Robin Hanson has advocated this point of view.
I find the argument quite unconvincing; Hanson seems to be making the mistake of conflating "life worth living" with "not committing suicide" that is well addressed in MTGandP's reply (and grandchildren).
This is a good point, and was raised below. Note that the argument doesn't seem to be factually true, independent of moral considerations. (You don't actually create more lives by eating meat.)
Regarding (4) (and to a certain extent 3 and 5): I assume you agree that a species feels phenomenal pain just in case it proves evolutionarily beneficial. So why would it improve fitness to feel pain only if you have "abstract thought"?
The major reason I have heard for phenomenal pain is learning, and all vertebrates show long-term behavior modification as the result of painful stimuli, as anyone who has taken a pet to the vet can verify. (Notably, many invertebrates do not show long-term modification, suggesting that vertebrate vs. invertebrate may be a non-trivial distinction.)
Richard Dawkins has even suggested that phenomenal pain is inversely related to things like "abstract thought", although I'm not sure I would go that far.
Actually, I'm an eliminativist about phenomenal states. I wouldn't be completely surprised to learn that the illusion of phenomenal states is restricted to humans, but I don't think that this illusion is necessary for one to be a moral patient. Suppose we encountered an alien species whose computational substrate and architecture was so exotic that we couldn't rightly call anything it experienced 'pain'. Nonetheless it might experience something suitably pain-like, in its coarse-grained functional roles, that we would be monsters to start torturing members of this species willy-nilly.

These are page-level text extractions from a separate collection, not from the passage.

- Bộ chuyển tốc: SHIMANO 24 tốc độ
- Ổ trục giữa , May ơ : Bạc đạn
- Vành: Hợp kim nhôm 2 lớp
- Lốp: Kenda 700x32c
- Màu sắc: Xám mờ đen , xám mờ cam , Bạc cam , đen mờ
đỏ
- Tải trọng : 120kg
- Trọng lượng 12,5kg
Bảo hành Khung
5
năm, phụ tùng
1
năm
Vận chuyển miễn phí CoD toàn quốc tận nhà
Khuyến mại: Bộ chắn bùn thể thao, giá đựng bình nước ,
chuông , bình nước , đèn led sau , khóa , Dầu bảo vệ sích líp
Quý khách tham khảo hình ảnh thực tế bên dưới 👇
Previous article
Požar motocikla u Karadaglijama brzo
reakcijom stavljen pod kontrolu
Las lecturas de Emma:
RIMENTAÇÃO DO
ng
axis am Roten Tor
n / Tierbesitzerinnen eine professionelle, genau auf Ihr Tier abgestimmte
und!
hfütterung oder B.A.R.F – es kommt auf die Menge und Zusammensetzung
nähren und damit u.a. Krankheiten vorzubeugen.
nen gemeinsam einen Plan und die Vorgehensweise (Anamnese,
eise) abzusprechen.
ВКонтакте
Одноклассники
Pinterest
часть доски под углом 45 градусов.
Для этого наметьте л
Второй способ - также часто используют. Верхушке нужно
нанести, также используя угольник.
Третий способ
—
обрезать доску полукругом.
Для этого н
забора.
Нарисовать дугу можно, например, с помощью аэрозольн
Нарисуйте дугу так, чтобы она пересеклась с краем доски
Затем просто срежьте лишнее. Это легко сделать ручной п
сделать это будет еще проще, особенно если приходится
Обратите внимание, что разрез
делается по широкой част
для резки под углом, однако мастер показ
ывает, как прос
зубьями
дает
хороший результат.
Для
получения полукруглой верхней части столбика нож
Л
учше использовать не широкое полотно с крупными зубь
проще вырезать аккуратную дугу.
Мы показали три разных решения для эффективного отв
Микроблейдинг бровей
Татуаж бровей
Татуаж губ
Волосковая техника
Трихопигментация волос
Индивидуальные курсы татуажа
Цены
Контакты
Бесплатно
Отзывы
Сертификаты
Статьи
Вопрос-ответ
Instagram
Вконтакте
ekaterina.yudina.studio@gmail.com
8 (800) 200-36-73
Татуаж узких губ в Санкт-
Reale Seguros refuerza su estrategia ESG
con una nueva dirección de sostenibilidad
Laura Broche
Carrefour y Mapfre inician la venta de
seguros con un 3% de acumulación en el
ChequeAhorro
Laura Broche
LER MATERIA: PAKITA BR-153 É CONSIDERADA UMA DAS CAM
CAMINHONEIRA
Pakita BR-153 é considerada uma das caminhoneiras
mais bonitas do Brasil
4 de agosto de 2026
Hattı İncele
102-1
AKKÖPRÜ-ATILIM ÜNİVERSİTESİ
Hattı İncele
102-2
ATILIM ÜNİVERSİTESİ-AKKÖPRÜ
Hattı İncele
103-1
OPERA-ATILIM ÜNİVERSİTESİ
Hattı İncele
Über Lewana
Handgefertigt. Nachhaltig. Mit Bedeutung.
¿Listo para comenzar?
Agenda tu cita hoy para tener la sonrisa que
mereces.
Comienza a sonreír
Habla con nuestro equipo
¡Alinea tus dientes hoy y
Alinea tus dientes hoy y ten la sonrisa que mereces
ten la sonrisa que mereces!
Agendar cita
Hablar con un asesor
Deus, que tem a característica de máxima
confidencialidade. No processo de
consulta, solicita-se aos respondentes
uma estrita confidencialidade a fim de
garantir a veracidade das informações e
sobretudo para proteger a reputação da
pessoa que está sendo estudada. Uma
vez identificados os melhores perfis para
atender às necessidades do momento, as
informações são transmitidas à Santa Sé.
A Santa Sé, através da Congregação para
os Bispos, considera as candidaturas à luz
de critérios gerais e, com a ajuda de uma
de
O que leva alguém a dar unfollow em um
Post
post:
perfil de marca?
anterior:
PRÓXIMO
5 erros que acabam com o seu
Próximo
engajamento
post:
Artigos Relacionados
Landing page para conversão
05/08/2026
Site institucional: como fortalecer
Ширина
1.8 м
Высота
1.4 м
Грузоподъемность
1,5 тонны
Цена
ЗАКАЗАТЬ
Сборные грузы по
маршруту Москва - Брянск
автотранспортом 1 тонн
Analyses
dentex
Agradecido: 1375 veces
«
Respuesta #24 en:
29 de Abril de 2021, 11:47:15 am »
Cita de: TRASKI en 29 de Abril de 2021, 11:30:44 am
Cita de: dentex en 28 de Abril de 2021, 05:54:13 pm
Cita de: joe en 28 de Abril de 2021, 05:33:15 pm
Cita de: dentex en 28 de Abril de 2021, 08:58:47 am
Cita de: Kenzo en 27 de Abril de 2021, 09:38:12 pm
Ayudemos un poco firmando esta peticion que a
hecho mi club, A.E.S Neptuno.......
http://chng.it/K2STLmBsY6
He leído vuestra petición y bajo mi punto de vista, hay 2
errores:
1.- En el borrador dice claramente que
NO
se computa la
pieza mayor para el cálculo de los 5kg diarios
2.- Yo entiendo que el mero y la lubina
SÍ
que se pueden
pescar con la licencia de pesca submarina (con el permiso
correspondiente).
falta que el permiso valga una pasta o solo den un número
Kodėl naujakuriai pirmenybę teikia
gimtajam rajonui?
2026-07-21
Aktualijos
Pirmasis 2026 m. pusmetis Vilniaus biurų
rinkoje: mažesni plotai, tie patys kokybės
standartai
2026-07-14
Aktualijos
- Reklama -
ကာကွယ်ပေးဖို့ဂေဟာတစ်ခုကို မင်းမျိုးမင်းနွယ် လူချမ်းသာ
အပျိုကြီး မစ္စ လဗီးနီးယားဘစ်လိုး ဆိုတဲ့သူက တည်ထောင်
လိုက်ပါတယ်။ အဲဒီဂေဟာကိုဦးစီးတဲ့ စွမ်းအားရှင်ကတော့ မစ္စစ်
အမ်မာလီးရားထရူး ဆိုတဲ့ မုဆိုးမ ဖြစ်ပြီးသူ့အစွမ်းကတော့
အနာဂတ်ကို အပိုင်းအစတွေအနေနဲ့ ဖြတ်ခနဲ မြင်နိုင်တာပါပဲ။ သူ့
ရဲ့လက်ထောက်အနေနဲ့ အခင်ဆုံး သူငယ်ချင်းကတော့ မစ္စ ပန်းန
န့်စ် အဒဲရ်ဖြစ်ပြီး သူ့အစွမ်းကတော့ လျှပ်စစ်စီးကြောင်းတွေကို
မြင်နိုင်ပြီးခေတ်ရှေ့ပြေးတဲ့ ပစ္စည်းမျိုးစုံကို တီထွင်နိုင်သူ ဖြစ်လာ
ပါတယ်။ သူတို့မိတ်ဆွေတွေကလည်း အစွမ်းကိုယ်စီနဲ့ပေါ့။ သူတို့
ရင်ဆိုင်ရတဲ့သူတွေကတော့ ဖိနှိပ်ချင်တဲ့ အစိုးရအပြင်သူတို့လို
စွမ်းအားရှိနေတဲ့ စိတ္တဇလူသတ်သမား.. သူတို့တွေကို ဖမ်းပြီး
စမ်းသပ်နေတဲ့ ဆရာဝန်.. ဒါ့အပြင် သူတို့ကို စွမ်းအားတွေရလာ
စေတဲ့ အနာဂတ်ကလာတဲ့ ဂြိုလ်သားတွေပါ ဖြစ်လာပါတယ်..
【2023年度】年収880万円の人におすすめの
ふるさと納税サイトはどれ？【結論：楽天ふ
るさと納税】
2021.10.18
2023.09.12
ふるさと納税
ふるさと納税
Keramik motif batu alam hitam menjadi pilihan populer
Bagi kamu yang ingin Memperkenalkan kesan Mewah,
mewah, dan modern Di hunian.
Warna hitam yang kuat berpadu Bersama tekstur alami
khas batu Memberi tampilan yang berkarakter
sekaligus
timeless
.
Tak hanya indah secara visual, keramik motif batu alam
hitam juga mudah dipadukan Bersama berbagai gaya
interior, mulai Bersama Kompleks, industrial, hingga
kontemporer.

My views about non-human animals are similar. I suspect their psychological states are so exotic that we would never recognize them as pain, joy, sorrow, surprise, etc. (I'd guess this is more true for the positive states than the negative ones?) if we merely glimpsed their inner lives directly. But the similarity is nonetheless sufficient for our taking their alien mental lives seriously, at least in some cases.
So, I suspect that phenomenal pain as we know it is strongly tied to the evolution of abstract thought, complex self-models, and complex models of other minds. But I'm open to non-humans having experiences that aren't technically pain but that are pain-like enough to count for moral purposes.
RobbBB, in what sense can phenomenal agony be an "illusion"? If your pain becomes so bad that abstract thought is impossible, does your agony - or the "illusion of agony" - somehow stop? The same genes, same neurotransmitters, same anatomical pathways and same behavioural responses to noxious stimuli are found in humans and the nonhuman animals in our factory-farms. A reasonable (but unproven) inference is that factory-farmed nonhumans endure misery - or the "illusion of misery" as the eliminativist puts it - as do abused human infants and toddlers.
I guess maybe I just didn't understand how you were using the term "pain" - I agree that other species will feel things differently, but being "pain-like enough to count for moral purposes" seems to be the relevant criterion here.